> _Exercise directions_: In the article below on state taxes on Social Security, rewrite the paragraph that begins "In Minnesota, about 58%" as one shorter sentence that keeps its main facts.

[begin Reading passage]

Most states do not tax Social Security benefits, according to Carl Davis, research director at the Institute on Taxation and Economic Policy, a non-profit, nonpartisan tax policy organization.

In states that currently do tax benefits, those levies typically apply at higher income thresholds. Consequently, proposals to eliminate state taxes on Social Security benefits, unlike the new federal senior deduction, target higher-income retirees.

“Low-income retirees already are exempt from state tax on Social Security,” Davis said. “The question is whether higher-income retirees should get a special break as well.”

Momentum toward tax breaks for older Americans

In 2024, Kansas, Missouri and Nebraska all ended state taxes on Social Security, according to AARP. As of Jan. 1, West Virginia now has a 100% tax deduction on Social Security benefits.

Some other states that still tax Social Security income, such as Rhode Island and Minnesota, have proposals to end those taxes.

“Because a large chunk of Social Security income is already exempt from state tax in these states, enacting an additional exemption is really geared towards retirees at the higher end of the income scale,” Davis said.

If Rhode Island moved to a full tax exemption on Social Security benefits, ITEP estimates that 75% of the savings would go to the top 20% of households by income in that state.

In Minnesota, about 58% of the Social Security tax cuts would go to the highest income residents, according to ITEP. Meanwhile, modest-income households would receive smaller tax cuts or may not benefit from the change at all, according to the research organization.

“The momentum has been toward these special carve-outs for older adults,” Davis said. “That has shifted more of the responsibility for funding government on the young people and young families.”

While tax changes favoring seniors are often aimed at encouraging residents to live in certain states, research from the University of New Hampshire and others has found that those tax breaks do not necessarily influence those decisions.

How states tax Social Security retirement benefits

Colorado: Benefits taxed for individuals ages 55 to 64 with adjusted gross income over $75,000 for individuals and $95,000 for married couples filing jointly.

Connecticut: Benefits taxed for individuals with adjusted gross income starting at $75,000 for single tax filers and $100,000 for married couples filing jointly.

Minnesota: Benefits taxed for adjusted gross income over $84,490 for single taxpayers, $108,320 for married couples filing jointly

Montana: Benefits taxed for single taxpayers with more than $25,000 in adjusted gross  income and for married couples filing jointly with more than $32,000.

New Mexico: Benefits taxed for single tax filers with $100,000 or more in adjusted gross income, and for married couples filing jointly with $150,000 or more.

Rhode Island: Benefits taxed if under full retirement age (66 to 67, depending on birth year), or for those with adjusted gross income starting at $107,000 for single tax filers and $133,750 for married couples filing jointly.

Utah: Benefits taxed for overall income over $54,000 for single tax filers and $90,000 for married couples filing jointly.

Vermont: Benefits taxed for individuals with adjusted gross income over $50,000 and married couples filing jointly with more than $65,000.

[end Reading passage]
[begin Data provided]

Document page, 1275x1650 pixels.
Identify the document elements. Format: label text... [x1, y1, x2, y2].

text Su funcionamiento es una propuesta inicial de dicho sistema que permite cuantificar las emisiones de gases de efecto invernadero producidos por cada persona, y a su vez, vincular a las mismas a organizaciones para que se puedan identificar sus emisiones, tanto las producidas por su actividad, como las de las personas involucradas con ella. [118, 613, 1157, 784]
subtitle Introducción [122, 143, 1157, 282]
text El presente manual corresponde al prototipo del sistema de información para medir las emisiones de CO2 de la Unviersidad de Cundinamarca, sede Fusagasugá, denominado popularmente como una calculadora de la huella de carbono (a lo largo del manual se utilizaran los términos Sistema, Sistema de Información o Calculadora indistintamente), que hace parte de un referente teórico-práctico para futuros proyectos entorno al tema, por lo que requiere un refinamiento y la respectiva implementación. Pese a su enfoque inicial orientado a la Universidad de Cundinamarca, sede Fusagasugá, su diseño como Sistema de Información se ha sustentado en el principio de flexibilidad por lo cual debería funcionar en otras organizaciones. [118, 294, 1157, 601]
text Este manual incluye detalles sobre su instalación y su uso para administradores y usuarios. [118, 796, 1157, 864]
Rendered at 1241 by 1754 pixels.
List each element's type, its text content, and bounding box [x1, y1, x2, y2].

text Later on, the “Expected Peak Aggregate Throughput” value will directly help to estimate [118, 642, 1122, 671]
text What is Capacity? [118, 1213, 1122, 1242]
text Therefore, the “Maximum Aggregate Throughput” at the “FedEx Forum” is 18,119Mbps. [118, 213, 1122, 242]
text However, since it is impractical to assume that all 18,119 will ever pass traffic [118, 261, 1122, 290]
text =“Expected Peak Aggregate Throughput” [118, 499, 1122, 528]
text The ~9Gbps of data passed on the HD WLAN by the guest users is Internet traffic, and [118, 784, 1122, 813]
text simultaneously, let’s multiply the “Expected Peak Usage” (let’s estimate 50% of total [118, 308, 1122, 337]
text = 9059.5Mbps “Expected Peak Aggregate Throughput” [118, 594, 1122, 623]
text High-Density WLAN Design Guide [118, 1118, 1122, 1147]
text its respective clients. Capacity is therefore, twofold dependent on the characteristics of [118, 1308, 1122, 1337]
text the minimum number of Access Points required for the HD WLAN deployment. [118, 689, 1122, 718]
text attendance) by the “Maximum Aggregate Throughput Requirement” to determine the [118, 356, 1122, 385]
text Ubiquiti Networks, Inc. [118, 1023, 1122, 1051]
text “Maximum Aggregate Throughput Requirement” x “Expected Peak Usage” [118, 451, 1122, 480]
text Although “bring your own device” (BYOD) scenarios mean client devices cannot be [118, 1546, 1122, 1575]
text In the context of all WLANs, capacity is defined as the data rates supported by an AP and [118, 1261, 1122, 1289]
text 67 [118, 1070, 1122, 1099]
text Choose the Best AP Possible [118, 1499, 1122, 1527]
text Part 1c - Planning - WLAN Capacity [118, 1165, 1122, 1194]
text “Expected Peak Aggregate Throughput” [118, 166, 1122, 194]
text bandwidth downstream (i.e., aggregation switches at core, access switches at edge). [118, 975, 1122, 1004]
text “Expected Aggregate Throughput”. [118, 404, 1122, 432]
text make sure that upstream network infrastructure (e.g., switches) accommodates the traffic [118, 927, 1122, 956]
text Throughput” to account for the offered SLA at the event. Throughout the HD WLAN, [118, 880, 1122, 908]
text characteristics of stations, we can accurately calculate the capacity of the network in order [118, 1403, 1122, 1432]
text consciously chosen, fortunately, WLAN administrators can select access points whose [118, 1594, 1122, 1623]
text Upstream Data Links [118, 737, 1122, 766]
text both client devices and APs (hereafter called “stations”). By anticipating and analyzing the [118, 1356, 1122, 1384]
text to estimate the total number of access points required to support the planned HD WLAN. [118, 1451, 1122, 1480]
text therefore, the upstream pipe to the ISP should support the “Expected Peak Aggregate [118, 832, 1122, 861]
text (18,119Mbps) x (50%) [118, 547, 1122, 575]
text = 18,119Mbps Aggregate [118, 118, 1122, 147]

[end Data provided]

> _Answer for this exercise_: ITEP estimates that about 58% of Minnesota's Social Security tax cuts would go to the highest-income residents, while modest-income households would get smaller cuts or possibly none.